Here are eight fascinating things I read this week.
The United States spent $100 million making a movie about space. India spent $74 million and actually went to Mars:
The mission's shoestring budget was perhaps its most notable distinction: At a cost of just $74 million, India's space agency put the satellite into orbit for a fraction of what other nations have spent.
The U.S. Maven satellite, for example, arrived in orbit on Sunday in a mission that cost taxpayers $671 million. The European Space Agency's 2003 mission to Mars had an initial budget of nearly $200 million.
Prime Minister Narendra Modi has noted that even the Hollywood thriller "Gravity" had a larger budget at $100 million.
Ben Carlson shows the percentage of stocks that fell at least 70% from 1980 to 2014 with minimal recovery, ever:
This is an amazing chart showing how much wealth inequality has grown over the last 60 years:
Former PIMCO CEO Mohamed El-Erian talks about work-life balance:
Americans are kinda clueless about CEO pay:
In the US, people think a CEO would "ideally" earn 6.7 times what an unskilled worker would make, but they think those CEOs do earn around 30 times that worker's pay ... and the average CEO actually earns more than 350 times that pay.

→ **Stored entries**
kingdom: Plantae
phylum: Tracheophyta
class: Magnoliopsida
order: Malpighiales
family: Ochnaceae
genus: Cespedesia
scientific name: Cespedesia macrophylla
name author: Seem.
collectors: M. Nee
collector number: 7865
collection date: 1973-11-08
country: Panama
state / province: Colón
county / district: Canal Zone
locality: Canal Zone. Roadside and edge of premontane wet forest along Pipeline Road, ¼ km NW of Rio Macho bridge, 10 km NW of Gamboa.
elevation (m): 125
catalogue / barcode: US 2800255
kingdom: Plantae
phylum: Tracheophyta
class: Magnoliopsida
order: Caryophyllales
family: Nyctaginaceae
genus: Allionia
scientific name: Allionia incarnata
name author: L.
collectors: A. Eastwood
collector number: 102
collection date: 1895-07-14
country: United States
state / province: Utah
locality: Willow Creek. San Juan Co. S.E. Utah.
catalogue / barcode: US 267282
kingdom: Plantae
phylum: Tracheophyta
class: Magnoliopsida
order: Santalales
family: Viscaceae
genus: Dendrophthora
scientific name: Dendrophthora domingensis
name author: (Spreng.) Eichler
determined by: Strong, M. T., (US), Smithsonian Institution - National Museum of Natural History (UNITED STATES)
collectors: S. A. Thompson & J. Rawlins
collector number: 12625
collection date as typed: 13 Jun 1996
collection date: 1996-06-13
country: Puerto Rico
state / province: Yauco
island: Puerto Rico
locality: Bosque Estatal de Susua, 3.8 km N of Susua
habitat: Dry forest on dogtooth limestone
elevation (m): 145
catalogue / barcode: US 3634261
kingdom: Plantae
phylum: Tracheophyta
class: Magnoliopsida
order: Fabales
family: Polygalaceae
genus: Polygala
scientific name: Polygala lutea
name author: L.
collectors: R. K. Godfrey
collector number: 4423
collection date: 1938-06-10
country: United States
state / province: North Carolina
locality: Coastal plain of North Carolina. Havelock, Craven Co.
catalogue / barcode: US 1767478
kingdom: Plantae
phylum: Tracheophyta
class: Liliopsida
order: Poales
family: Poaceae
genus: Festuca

→ **Exercises**
a: List every distinct dollar amount given in the weekly reading list.
b: In the records, write out the stretch from the line containing "catalogue / barcode: US 1767478" through the end of the records again, swapping "genus" for "genus name".

→ **Outputs for the tasks**
a:
$100 million
$74 million
$671 million
$200 million

b:
catalogue / barcode: US 1767478
kingdom: Plantae
phylum: Tracheophyta
class: Liliopsida
order: Poales
family: Poaceae
genus name: Festuca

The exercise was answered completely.